Aim of the exercise
Revise the records from the start through the line that contains "collection date: 1883-09-07", changing "collectors" to "collected by" wherever it occurs and leaving all else unchanged.
↓↓↓
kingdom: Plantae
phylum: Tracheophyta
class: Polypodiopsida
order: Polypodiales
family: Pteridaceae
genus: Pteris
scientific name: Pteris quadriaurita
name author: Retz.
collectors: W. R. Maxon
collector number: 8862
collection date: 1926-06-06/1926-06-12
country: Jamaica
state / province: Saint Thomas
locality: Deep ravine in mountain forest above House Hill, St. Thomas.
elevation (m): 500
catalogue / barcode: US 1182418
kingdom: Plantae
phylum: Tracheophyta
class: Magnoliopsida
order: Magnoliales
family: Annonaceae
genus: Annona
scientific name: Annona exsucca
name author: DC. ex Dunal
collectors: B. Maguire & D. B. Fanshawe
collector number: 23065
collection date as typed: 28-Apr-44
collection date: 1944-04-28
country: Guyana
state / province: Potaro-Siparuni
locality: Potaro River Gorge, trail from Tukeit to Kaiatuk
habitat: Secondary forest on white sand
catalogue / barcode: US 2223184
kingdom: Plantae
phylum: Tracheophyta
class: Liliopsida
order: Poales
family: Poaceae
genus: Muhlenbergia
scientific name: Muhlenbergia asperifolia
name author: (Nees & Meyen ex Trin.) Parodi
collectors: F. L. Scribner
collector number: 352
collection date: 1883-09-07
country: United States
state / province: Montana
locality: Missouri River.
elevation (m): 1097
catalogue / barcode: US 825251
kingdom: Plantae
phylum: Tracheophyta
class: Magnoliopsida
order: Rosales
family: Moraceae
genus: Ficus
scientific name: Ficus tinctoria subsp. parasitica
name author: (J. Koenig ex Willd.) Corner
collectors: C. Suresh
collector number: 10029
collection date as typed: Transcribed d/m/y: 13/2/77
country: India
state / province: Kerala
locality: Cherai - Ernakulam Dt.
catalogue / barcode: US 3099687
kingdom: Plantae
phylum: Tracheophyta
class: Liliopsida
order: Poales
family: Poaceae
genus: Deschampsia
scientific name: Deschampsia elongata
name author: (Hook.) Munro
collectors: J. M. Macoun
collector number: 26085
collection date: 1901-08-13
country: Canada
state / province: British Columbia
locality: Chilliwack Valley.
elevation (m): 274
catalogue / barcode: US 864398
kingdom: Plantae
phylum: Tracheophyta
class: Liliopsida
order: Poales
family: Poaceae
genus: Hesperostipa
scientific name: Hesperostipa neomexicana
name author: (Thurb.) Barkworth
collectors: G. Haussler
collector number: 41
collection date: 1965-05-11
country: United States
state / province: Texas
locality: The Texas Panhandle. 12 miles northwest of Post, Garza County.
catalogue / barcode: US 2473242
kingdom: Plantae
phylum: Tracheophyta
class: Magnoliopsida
↑↑↑
Answer to the task
kingdom: Plantae
phylum: Tracheophyta
class: Polypodiopsida
order: Polypodiales
family: Pteridaceae
genus: Pteris
scientific name: Pteris quadriaurita
name author: Retz.
collected by: W. R. Maxon
collector number: 8862
collection date: 1926-06-06/1926-06-12
country: Jamaica
state / province: Saint Thomas
locality: Deep ravine in mountain forest above House Hill, St. Thomas.
elevation (m): 500
catalogue / barcode: US 1182418
kingdom: Plantae
phylum: Tracheophyta
class: Magnoliopsida
order: Magnoliales
family: Annonaceae
genus: Annona
scientific name: Annona exsucca
name author: DC. ex Dunal
collected by: B. Maguire & D. B. Fanshawe
collector number: 23065
collection date as typed: 28-Apr-44
collection date: 1944-04-28
country: Guyana
state / province: Potaro-Siparuni
locality: Potaro River Gorge, trail from Tukeit to Kaiatuk
habitat: Secondary forest on white sand
catalogue / barcode: US 2223184
kingdom: Plantae
phylum: Tracheophyta
class: Liliopsida
order: Poales
family: Poaceae
genus: Muhlenbergia
scientific name: Muhlenbergia asperifolia
name author: (Nees & Meyen ex Trin.) Parodi
collected by: F. L. Scribner
collector number: 352
collection date: 1883-09-07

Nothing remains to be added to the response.